Segundo os órgãos responsáveis, o índice representa uma leve redução em relação ao registrado em 29 de maio, quando o volume útil era de 40,52%. A queda era esperada em razão do início do período seco. Na comparação com junho do ano anterior, o armazenamento apresentou recuo de 18,7%, passando de 47,33% para o nível atual.
Com a entrada na faixa operacional 3, classificada como alerta, a Sabesp está autorizada a captar até 27 metros cúbicos de água por segundo (m³/s) no Sistema Cantareira. A companhia também poderá utilizar a água transportada do reservatório da Usina Hidrelétrica Jaguari, localizada na bacia do Rio Paraíba do Sul.
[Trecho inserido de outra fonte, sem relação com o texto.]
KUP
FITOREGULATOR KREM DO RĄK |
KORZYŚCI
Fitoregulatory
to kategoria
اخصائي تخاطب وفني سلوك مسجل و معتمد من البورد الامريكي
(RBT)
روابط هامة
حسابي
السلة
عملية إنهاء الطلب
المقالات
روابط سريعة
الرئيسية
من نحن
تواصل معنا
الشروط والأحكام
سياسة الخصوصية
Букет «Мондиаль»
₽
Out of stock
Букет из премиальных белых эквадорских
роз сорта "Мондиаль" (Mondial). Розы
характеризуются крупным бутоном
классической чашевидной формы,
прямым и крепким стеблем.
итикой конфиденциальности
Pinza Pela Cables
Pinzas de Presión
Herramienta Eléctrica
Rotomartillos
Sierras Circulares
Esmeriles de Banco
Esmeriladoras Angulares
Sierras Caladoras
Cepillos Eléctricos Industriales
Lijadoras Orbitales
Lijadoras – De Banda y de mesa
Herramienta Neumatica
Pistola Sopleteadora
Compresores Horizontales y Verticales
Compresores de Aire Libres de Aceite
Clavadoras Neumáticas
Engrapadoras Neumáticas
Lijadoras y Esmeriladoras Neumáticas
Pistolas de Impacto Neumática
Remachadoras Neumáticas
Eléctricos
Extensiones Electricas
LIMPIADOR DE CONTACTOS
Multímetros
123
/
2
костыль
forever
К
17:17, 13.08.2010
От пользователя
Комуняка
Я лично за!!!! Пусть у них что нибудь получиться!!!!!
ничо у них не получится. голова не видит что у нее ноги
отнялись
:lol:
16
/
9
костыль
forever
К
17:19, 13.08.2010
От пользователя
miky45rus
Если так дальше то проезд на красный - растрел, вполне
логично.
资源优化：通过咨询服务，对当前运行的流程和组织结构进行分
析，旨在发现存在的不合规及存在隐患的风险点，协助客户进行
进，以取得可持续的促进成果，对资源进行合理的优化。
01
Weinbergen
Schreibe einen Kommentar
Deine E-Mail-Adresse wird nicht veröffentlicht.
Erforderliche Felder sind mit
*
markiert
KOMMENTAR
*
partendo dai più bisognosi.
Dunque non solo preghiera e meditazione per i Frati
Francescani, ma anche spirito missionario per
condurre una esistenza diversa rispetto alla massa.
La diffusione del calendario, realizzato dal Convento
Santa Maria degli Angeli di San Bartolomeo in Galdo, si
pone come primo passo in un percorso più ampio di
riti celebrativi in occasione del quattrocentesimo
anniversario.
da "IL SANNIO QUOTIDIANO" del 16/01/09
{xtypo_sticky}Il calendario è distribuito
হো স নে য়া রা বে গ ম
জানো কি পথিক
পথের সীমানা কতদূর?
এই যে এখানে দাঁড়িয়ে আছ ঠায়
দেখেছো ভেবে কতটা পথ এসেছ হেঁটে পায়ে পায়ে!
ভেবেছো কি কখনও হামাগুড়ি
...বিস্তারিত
As regras operacionais estabelecem que, quando o volume útil permanece entre 30% e 40%, o sistema entra na faixa de alerta. Caso esse cenário seja mantido por sete dias consecutivos, poderá ser adotada a Gestão de Demanda Noturna (GND), medida que reduz a pressão na rede de abastecimento durante os períodos de menor consumo. Até o momento, essa condição ainda não foi atendida.
Em comunicado, a ANA e a SP Águas destacaram a importância da adoção de medidas voltadas à gestão da demanda de água. Os órgãos afirmam que essas ações contribuem para reduzir o consumo, minimizar perdas e incentivar o uso racional da água, preservando as reservas do sistema durante o período de estiagem.
As agências também orientam a população a utilizar a água de forma consciente para ajudar na conservação dos reservatórios.